NVlabs / FPSci

Aim Training Experiments
Other
70 stars 23 forks source link

use parameterized sqlite for `insertRowIntoDB` #385

Open jspjutNV opened 2 years ago

jspjutNV commented 2 years ago

Opening a PR to consider parameterized SQL queries for insertion to avoid injection problems from either experiment configuration, or user responses for text entry. This approach should allow characters like ' to be entered into the database without error.
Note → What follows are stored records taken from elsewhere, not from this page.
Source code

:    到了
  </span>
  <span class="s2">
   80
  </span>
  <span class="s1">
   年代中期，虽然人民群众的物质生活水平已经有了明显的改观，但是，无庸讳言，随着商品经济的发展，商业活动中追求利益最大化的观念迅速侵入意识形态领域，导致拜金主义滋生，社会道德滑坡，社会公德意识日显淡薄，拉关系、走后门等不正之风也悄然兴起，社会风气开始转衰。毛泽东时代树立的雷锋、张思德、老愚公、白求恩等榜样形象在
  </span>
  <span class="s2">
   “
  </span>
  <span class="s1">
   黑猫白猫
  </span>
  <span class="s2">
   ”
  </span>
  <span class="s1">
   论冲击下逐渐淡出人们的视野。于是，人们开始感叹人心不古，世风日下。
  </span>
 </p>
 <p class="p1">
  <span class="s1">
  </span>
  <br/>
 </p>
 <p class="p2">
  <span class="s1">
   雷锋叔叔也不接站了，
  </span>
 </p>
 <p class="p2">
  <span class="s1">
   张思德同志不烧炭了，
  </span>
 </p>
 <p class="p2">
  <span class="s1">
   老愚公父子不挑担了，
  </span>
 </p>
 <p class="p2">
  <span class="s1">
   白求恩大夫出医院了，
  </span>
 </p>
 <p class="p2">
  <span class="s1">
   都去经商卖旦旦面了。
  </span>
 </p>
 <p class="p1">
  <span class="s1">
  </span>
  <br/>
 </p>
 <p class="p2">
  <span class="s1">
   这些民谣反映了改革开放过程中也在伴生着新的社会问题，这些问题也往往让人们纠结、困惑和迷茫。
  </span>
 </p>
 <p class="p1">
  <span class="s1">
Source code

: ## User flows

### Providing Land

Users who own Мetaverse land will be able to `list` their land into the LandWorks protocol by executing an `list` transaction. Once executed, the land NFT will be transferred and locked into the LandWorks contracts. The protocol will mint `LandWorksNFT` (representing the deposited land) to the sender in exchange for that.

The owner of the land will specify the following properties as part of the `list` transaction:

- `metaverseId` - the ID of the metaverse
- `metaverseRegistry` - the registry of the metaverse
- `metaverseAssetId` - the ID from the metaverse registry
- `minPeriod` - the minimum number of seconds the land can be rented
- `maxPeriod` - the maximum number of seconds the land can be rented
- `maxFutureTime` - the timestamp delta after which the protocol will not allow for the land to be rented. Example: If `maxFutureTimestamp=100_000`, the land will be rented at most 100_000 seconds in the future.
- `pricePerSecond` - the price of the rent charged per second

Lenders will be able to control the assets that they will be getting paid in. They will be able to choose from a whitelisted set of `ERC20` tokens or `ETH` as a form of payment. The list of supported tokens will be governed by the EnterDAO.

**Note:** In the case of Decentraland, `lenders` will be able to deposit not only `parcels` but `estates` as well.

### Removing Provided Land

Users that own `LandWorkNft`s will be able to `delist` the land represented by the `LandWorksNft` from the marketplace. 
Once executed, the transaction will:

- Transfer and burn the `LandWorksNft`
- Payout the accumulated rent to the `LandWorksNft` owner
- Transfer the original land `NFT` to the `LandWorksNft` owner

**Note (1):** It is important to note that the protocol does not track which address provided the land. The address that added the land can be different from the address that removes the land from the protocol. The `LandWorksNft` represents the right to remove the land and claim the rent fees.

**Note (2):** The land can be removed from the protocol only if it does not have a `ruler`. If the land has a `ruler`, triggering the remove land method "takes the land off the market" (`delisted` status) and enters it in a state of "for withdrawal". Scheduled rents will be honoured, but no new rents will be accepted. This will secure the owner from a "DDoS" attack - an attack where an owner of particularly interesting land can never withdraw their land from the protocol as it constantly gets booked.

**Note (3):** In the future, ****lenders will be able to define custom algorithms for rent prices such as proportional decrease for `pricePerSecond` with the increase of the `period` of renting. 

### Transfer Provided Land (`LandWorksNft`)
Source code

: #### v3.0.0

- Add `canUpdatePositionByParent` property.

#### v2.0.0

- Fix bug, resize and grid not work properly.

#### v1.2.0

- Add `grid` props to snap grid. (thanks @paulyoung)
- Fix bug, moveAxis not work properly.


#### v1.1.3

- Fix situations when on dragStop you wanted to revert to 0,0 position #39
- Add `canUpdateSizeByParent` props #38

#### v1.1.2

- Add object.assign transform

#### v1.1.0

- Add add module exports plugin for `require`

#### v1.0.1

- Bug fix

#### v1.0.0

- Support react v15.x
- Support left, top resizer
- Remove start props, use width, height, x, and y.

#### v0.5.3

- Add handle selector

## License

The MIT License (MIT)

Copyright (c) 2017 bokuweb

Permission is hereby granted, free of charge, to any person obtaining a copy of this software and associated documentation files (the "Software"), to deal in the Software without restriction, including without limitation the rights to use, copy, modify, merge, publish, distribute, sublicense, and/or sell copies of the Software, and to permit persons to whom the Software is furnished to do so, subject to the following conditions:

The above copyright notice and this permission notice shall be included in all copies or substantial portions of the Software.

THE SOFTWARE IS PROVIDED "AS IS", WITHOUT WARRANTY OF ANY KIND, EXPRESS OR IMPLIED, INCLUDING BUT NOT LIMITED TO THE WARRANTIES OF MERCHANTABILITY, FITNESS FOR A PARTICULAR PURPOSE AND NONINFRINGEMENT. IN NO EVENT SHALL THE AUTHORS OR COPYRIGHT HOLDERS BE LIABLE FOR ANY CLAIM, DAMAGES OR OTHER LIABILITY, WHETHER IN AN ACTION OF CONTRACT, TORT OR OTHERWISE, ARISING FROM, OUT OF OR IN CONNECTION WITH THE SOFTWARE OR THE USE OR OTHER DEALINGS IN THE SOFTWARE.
An alternative approach (#386 ) would be to translate those characters into something else before adding them to the non-parameterized queries.

Parameterized queries are a well known best practice for all types of SQL, though sqlite's C interface changes significantly when doing so.
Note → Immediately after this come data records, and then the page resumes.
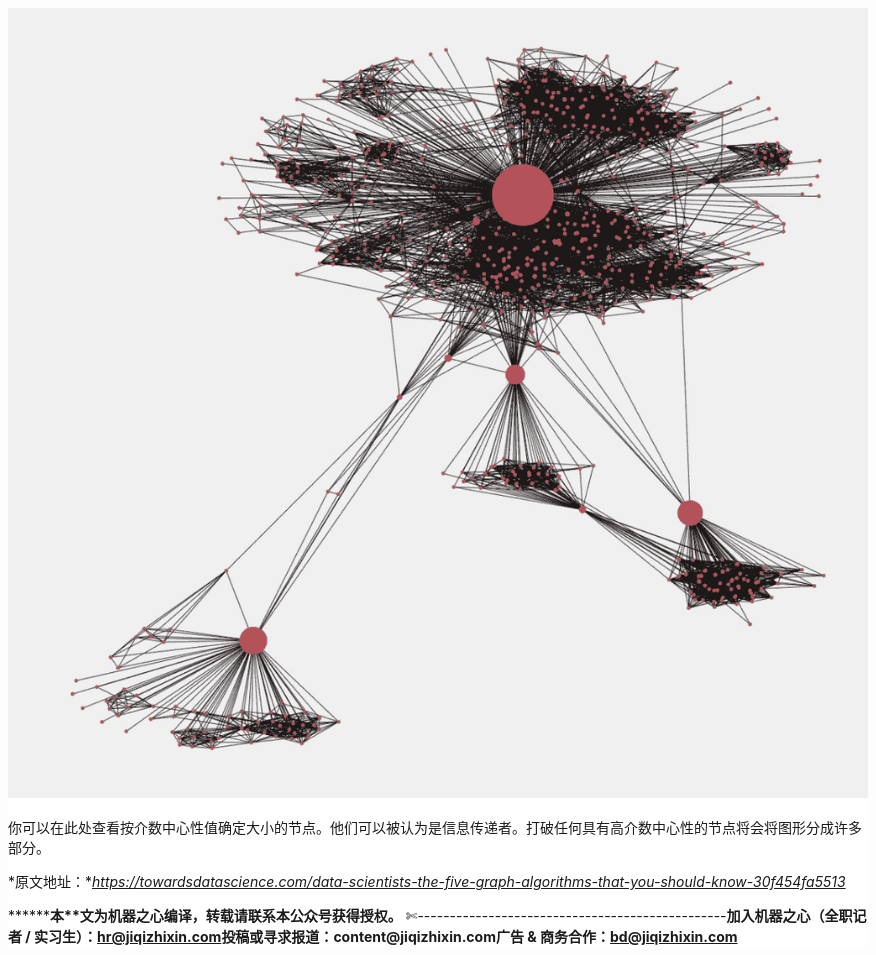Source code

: ![](img/1bf1fe1e74587ade61e939b00b137448.jpg)

你可以在此处查看按介数中心性值确定大小的节点。他们可以被认为是信息传递者。打破任何具有高介数中心性的节点将会将图形分成许多部分。

*原文地址：**https://towardsdatascience.com/data-scientists-the-five-graph-algorithms-that-you-should-know-30f454fa5513*

********本****文为机器之心编译，**转载请联系本公众号获得授权****。**
✄------------------------------------------------**加入机器之心（全职记者 / 实习生）：hr@jiqizhixin.com****投稿或寻求报道：**content**@jiqizhixin.com****广告 & 商务合作：bd@jiqizhixin.com**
This one is exclusive with #386 (only one or the other should be merged).

This closes #383

bboudaoud-nv commented 2 years ago

I'll note that this approach (as currently implemented) loses the types for our data in favor of treating everything as text. If we wanted to retain the types we could potentially do some (internal) logging when tables are created so we know the right types. Still I like the approach of using these methods ahead of the current approach.
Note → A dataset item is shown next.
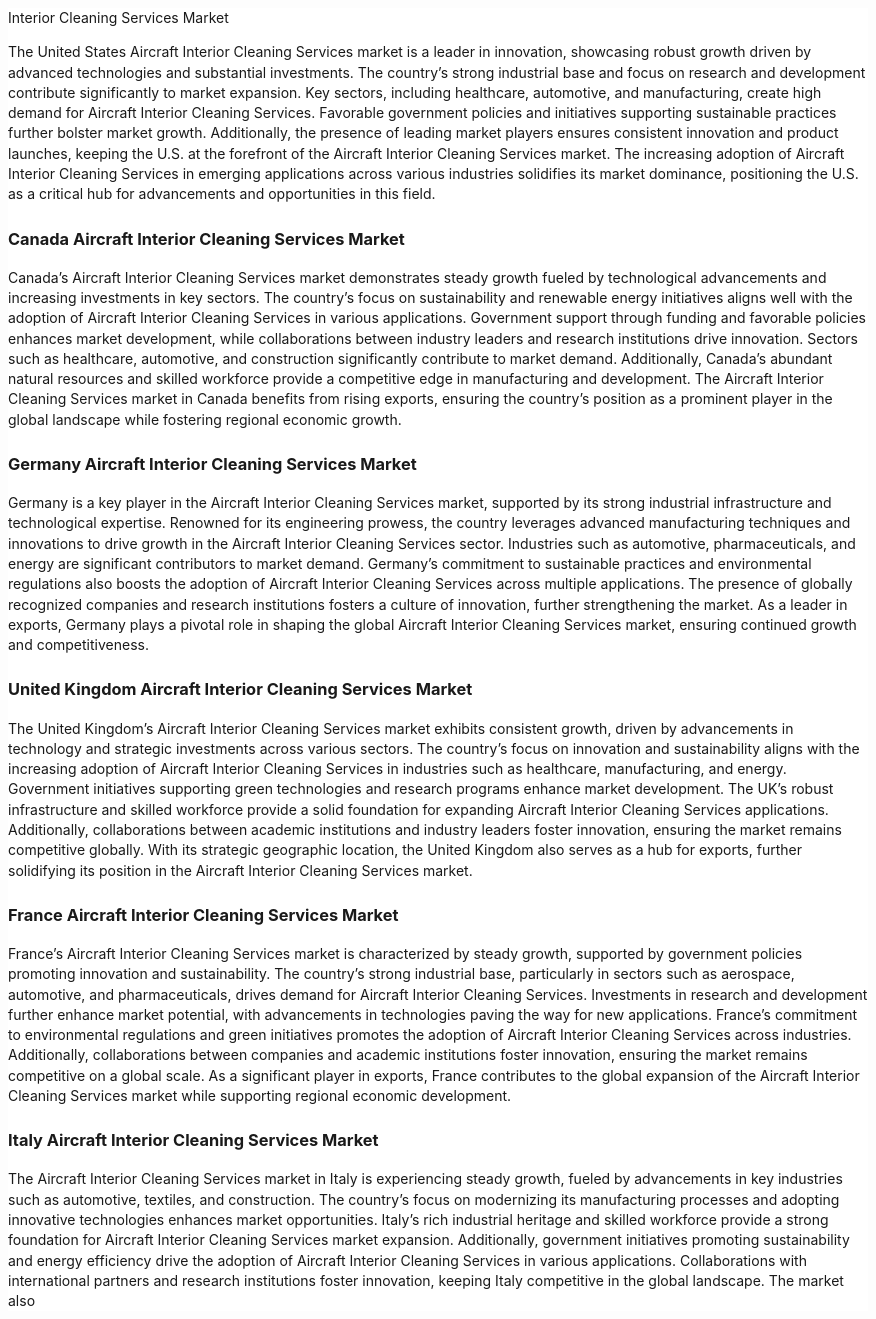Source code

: Interior Cleaning Services Market</h3><p>The United States Aircraft Interior Cleaning Services market is a leader in innovation, showcasing robust growth driven by advanced technologies and substantial investments. The country&rsquo;s strong industrial base and focus on research and development contribute significantly to market expansion. Key sectors, including healthcare, automotive, and manufacturing, create high demand for Aircraft Interior Cleaning Services. Favorable government policies and initiatives supporting sustainable practices further bolster market growth. Additionally, the presence of leading market players ensures consistent innovation and product launches, keeping the U.S. at the forefront of the Aircraft Interior Cleaning Services market. The increasing adoption of Aircraft Interior Cleaning Services in emerging applications across various industries solidifies its market dominance, positioning the U.S. as a critical hub for advancements and opportunities in this field.</p><h3>Canada Aircraft Interior Cleaning Services Market</h3><p>Canada&rsquo;s Aircraft Interior Cleaning Services market demonstrates steady growth fueled by technological advancements and increasing investments in key sectors. The country&rsquo;s focus on sustainability and renewable energy initiatives aligns well with the adoption of Aircraft Interior Cleaning Services in various applications. Government support through funding and favorable policies enhances market development, while collaborations between industry leaders and research institutions drive innovation. Sectors such as healthcare, automotive, and construction significantly contribute to market demand. Additionally, Canada&rsquo;s abundant natural resources and skilled workforce provide a competitive edge in manufacturing and development. The Aircraft Interior Cleaning Services market in Canada benefits from rising exports, ensuring the country&rsquo;s position as a prominent player in the global landscape while fostering regional economic growth.</p><h3>Germany Aircraft Interior Cleaning Services Market</h3><p>Germany is a key player in the Aircraft Interior Cleaning Services market, supported by its strong industrial infrastructure and technological expertise. Renowned for its engineering prowess, the country leverages advanced manufacturing techniques and innovations to drive growth in the Aircraft Interior Cleaning Services sector. Industries such as automotive, pharmaceuticals, and energy are significant contributors to market demand. Germany&rsquo;s commitment to sustainable practices and environmental regulations also boosts the adoption of Aircraft Interior Cleaning Services across multiple applications. The presence of globally recognized companies and research institutions fosters a culture of innovation, further strengthening the market. As a leader in exports, Germany plays a pivotal role in shaping the global Aircraft Interior Cleaning Services market, ensuring continued growth and competitiveness.</p><h3>United Kingdom Aircraft Interior Cleaning Services Market</h3><p>The United Kingdom&rsquo;s Aircraft Interior Cleaning Services market exhibits consistent growth, driven by advancements in technology and strategic investments across various sectors. The country&rsquo;s focus on innovation and sustainability aligns with the increasing adoption of Aircraft Interior Cleaning Services in industries such as healthcare, manufacturing, and energy. Government initiatives supporting green technologies and research programs enhance market development. The UK&rsquo;s robust infrastructure and skilled workforce provide a solid foundation for expanding Aircraft Interior Cleaning Services applications. Additionally, collaborations between academic institutions and industry leaders foster innovation, ensuring the market remains competitive globally. With its strategic geographic location, the United Kingdom also serves as a hub for exports, further solidifying its position in the Aircraft Interior Cleaning Services market.</p><h3>France Aircraft Interior Cleaning Services Market</h3><p>France&rsquo;s Aircraft Interior Cleaning Services market is characterized by steady growth, supported by government policies promoting innovation and sustainability. The country&rsquo;s strong industrial base, particularly in sectors such as aerospace, automotive, and pharmaceuticals, drives demand for Aircraft Interior Cleaning Services. Investments in research and development further enhance market potential, with advancements in technologies paving the way for new applications. France&rsquo;s commitment to environmental regulations and green initiatives promotes the adoption of Aircraft Interior Cleaning Services across industries. Additionally, collaborations between companies and academic institutions foster innovation, ensuring the market remains competitive on a global scale. As a significant player in exports, France contributes to the global expansion of the Aircraft Interior Cleaning Services market while supporting regional economic development.</p><h3>Italy Aircraft Interior Cleaning Services Market</h3><p>The Aircraft Interior Cleaning Services market in Italy is experiencing steady growth, fueled by advancements in key industries such as automotive, textiles, and construction. The country&rsquo;s focus on modernizing its manufacturing processes and adopting innovative technologies enhances market opportunities. Italy&rsquo;s rich industrial heritage and skilled workforce provide a strong foundation for Aircraft Interior Cleaning Services market expansion. Additionally, government initiatives promoting sustainability and energy efficiency drive the adoption of Aircraft Interior Cleaning Services in various applications. Collaborations with international partners and research institutions foster innovation, keeping Italy competitive in the global landscape. The market also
Last but not least, only either this PR or #386 should be merged as they solve the same problem differently.

jspjutNV commented 2 years ago

I'll note that this approach (as currently implemented) loses the types for our data in favor of treating everything as text. If we wanted to retain the types we could potentially do some (internal) logging when tables are created so we know the right types. Still I like the approach of using these methods ahead of the current approach.

I'm pretty sure types could be preserved with a bit more work on this. You can specify types, it's just that our general interface doesn't expose those quite as easily.

Still, you could do a dynamic type case statement to specify each type correctly. If someone gets some time, that would be a nice improvement to the current PR.

The other required improvement before merging this is to apply the same style to any other table write functions there may be.

jspjutNV commented 2 years ago

I should note that the way all sql helpers work in top of tree is to write only strings/text to the database, so this style of change is not a regression from what we're doing already. Obviously we could fix it to submit the correct types to the database, but we've never done that before. I believe that fix could be done after merging this since it fixes a more important bug.

That said, insertRowsIntoDB still needs to be updated, and we need to do some testing to make sure this PR is working.

jspjutNV commented 2 years ago

0953f9e fails to log because there's a variable limit on sqlite and we exceed it. I'm working on breaking the command down into smaller size sub-commands to fit within the limit.

jspjutNV commented 2 years ago

This PR is nearly matched to the behavior of master but fixing #383.

There is still one place where the old style sqlite interface is being used in FPSciLogger::updateSessionEntry where a 1-off update is sent. We should decide whether to update that to the v2 interface or let it stay until the bigger fix where we pass data types all the way through.

jspjutNV commented 2 years ago

If we run into performance issues in the future, we may want to look here for whether changing from SQLITE_TRANSIENT to SQLITE_STATIC is a good idea. It does require tracking when the strings are destroyed to use the static version.

jspjutNV commented 2 years ago

@bboudaoud-nv found a possible bug in this PR and I saw it too. A bunch of nulls start showing up in a few of the tables. We need to investigate more before merging this.

bboudaoud-nv commented 2 years ago

I also think that having some insert statements logged to log.txt is less valuable now that the value fields are logged as the ? characters from the INSERT query rather than literals.

jspjutNV commented 2 years ago

I also think that having some insert statements logged to log.txt is less valuable now that the value fields are logged as the ? characters from the INSERT query rather than literals.

I agree. Looks like I accidentally left my debugging prints in there. Let's remove them before merging and get just the most useful subset of log prints (if any).

Continuing to investigate, @bboudaoud-nv has reported seeing some SQL_BUSY return codes in the failing case, which makes it seem like we're hitting race conditions. This may be a good thing suggesting that we're increasing the concurrency of our submits to the database. However, we'll need to do the work to ensure we retry the failed queries.

There's an interesting blog post here that may help with an understanding of what's going on, and a few suggested ways to retry and fix our problem.